The National Institutes of Health (NIH) invests over $30 billion yearly in biomedical research, 80% of which is awarded through approximately 50,000 competitive grants to more than 300,000 researchers at over 2,500 universities, medical schools, and other research, institutions. Roughly, 10 % of the NIH budget supports research conducted by nearly 6,000 scientists in its own laboratories. These investments are aimed to foster creative discoveries and research strategies and their applications as a basis for protecting and improving human health, and to expend the medical knowledge base to enhance the Nation's economic well-being and continued high return on the public investment in research.
Recent trends in the structure of US R&D performance and spending parallel trends in other OECD economies. Like the innovation systems of other OECD economies, government policy, industrial R&D strategies, and international competition have produced important structural change in the US. Federal R&D spending was dominated by basic research (particularly in the biomedical sciences), and research in defense-related technologies. Federal and state governments invested little in programs designed to help firms in adopting technology, which may have contributed to the relatively slow adoption by US manufacturing firms of advanced manufacturing technologies.
Federal support of biomedical research more than 20$ billion in fiscal year 2001 for the National Instutues of Health and research investments by manufacturers and other private companies stimulate the development of new technologies and approaches to health care, each of which has consequences for health expenditures and outcomes. For profit corporations invest in research because they expect it to lead to the development of biomedical goods and services that will bring future revenues and profits.

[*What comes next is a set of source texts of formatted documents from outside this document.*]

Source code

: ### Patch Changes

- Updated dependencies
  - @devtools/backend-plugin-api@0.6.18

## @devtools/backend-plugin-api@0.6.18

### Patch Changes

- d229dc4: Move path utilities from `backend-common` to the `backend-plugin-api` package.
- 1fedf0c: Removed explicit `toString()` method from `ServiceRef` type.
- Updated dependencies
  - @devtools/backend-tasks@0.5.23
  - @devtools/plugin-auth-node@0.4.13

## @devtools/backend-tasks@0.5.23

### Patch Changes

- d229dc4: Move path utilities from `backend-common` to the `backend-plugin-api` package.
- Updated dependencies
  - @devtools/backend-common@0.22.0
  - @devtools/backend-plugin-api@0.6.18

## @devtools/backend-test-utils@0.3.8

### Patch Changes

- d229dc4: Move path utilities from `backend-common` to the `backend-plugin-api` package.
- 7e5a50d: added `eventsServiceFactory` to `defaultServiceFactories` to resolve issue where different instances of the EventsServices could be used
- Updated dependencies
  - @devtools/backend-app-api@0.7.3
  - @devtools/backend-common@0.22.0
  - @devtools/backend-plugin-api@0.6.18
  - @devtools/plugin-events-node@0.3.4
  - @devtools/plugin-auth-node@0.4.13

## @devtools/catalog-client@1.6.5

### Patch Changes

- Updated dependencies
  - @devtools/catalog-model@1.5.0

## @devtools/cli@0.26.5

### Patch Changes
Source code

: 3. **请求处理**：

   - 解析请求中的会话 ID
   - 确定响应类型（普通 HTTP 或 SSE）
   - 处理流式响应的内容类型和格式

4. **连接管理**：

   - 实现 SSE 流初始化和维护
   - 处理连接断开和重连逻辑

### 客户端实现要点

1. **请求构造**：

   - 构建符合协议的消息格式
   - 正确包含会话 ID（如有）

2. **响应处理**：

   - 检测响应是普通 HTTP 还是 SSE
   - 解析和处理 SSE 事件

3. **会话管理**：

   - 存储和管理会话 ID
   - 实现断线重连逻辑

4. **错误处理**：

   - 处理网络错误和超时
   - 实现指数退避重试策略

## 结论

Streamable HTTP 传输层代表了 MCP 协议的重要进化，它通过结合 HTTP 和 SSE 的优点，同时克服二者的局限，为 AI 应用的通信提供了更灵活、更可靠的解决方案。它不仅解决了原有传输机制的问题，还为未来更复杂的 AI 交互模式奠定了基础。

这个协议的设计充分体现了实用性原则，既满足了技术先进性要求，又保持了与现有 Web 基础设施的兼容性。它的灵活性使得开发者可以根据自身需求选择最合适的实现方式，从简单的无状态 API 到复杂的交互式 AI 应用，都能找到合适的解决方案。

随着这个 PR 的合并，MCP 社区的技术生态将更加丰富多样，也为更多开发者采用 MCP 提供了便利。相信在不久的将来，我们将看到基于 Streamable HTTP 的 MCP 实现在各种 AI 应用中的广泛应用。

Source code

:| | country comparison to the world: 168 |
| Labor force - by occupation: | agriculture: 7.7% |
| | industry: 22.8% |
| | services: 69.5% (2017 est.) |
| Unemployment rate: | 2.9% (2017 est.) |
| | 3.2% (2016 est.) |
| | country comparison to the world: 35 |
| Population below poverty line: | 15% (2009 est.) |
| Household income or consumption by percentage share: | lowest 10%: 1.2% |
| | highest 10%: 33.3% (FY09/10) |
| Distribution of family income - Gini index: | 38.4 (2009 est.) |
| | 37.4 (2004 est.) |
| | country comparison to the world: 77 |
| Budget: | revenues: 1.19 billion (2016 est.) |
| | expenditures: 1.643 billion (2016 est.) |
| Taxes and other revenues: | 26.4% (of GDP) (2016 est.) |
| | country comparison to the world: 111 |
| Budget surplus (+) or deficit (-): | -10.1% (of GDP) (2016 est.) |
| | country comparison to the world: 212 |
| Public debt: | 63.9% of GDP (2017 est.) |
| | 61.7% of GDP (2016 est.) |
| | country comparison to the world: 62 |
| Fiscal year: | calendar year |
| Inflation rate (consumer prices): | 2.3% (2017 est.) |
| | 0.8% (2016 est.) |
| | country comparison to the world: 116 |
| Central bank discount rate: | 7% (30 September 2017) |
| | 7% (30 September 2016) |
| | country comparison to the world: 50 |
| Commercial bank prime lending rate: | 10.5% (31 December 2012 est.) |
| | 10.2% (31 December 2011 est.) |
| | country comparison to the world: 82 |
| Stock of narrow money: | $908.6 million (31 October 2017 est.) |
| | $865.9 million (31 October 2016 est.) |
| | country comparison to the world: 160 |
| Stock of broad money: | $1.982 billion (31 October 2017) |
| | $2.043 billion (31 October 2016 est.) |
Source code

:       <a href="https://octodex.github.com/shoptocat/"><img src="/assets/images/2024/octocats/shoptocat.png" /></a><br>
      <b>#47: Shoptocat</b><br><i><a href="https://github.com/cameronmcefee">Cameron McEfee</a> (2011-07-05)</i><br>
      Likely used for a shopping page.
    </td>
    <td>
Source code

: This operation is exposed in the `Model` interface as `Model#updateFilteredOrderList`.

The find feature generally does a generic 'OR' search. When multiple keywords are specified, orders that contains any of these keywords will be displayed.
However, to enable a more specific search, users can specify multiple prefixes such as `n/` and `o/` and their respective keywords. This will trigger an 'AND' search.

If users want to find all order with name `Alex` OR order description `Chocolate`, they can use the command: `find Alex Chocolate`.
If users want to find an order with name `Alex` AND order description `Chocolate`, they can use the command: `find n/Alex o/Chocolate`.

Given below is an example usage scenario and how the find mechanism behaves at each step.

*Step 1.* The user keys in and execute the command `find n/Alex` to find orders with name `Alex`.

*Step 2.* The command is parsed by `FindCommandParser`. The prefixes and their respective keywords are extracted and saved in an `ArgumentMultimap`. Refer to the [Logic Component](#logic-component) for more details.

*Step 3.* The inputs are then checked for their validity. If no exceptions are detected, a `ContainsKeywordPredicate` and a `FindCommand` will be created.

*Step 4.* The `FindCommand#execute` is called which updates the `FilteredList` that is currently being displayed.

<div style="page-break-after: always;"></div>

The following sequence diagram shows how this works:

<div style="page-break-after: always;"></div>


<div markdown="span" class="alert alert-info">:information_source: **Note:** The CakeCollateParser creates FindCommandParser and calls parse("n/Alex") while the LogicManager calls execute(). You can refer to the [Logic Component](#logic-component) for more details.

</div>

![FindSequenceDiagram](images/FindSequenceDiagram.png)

The U.S. Government supports the Nation's R&D system through several policy tools. The most direct is Federal funding of R&D. Federal support for U.S. R&D spans a range of broad objectives. In 2009, defense was the largest of the R&D budget functions, accounting for 55% of the total.
An innovation system will be defined as a network of organizations focused on bringing new products, new processes, and new forms of organization into economic and social use, together with the institutions and policies that affect their behavior and performance.